What you have to do — In the data that follows, every line containing the word "contrast" should be returned.

Saved data entries

[Start of Attachment]

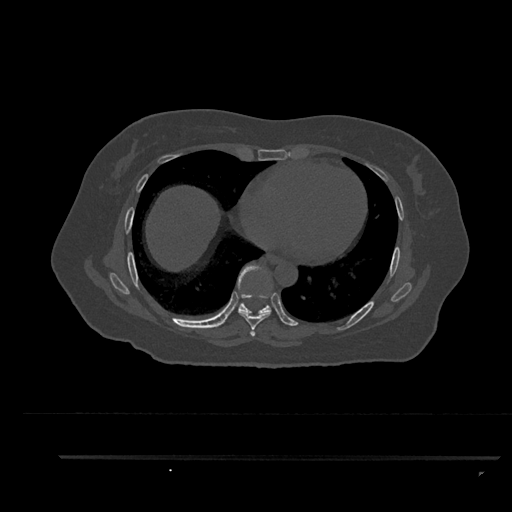
CT including the spine, one axial slice; slice 488 of 797 in the series (ordered by position); 120 kVp; bone window (W 1800 / L 400 HU); 0.5 mm slice thickness; 512 × 512 image matrix, field of view 408 × 408 mm. Female patient, age 44 years. Case-level facts recorded for this patient, not image findings: primary cancer: renal; vertebrae with lytic lesions (as recorded): L1.
Outlined on this slice (semi-automatic segmentation, software-assisted and operator-edited):
- T6 vertebra: box from (x=251, y=333) to (x=254, y=335) px
- T7 vertebra: (x=238, y=310)–(x=271, y=337)
- T8 vertebra: (x=237, y=264)–(x=272, y=316)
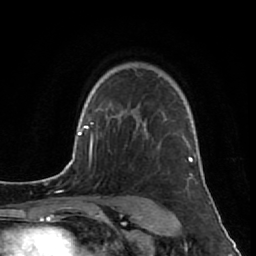
Breast MRI (dynamic contrast-enhanced), one axial slice. Position 61 of 80 along the scan axis. Cropped to one breast. Dynamic contrast-enhanced series, time point 2 of 7 at this slice position (early post-contrast). 1.5 T. TE 2.6 ms, TR 5.7 ms. 2 mm slice thickness. 256 × 256 image matrix. Female patient.
Annotated regions visible in this slice (semi-automatically segmented with operator editing):
- enhancing-tissue mask used for the functional tumour volume (all voxels passing the contrast-enhancement thresholds inside the analysis volume; usually the tumour): bounding box (x1, y1, x2, y2) in pixels: (136, 120, 193, 179)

[End of Attachment]

Your solution —
Breast MRI (dynamic contrast-enhanced), one axial slice. Position 61 of 80 along the scan axis. Cropped to one breast. Dynamic contrast-enhanced series, time point 2 of 7 at this slice position (early post-contrast). 1.5 T. TE 2.6 ms, TR 5.7 ms. 2 mm slice thickness. 256 × 256 image matrix. Female patient.
- enhancing-tissue mask used for the functional tumour volume (all voxels passing the contrast-enhancement thresholds inside the analysis volume; usually the tumour): bounding box (x1, y1, x2, y2) in pixels: (136, 120, 193, 179)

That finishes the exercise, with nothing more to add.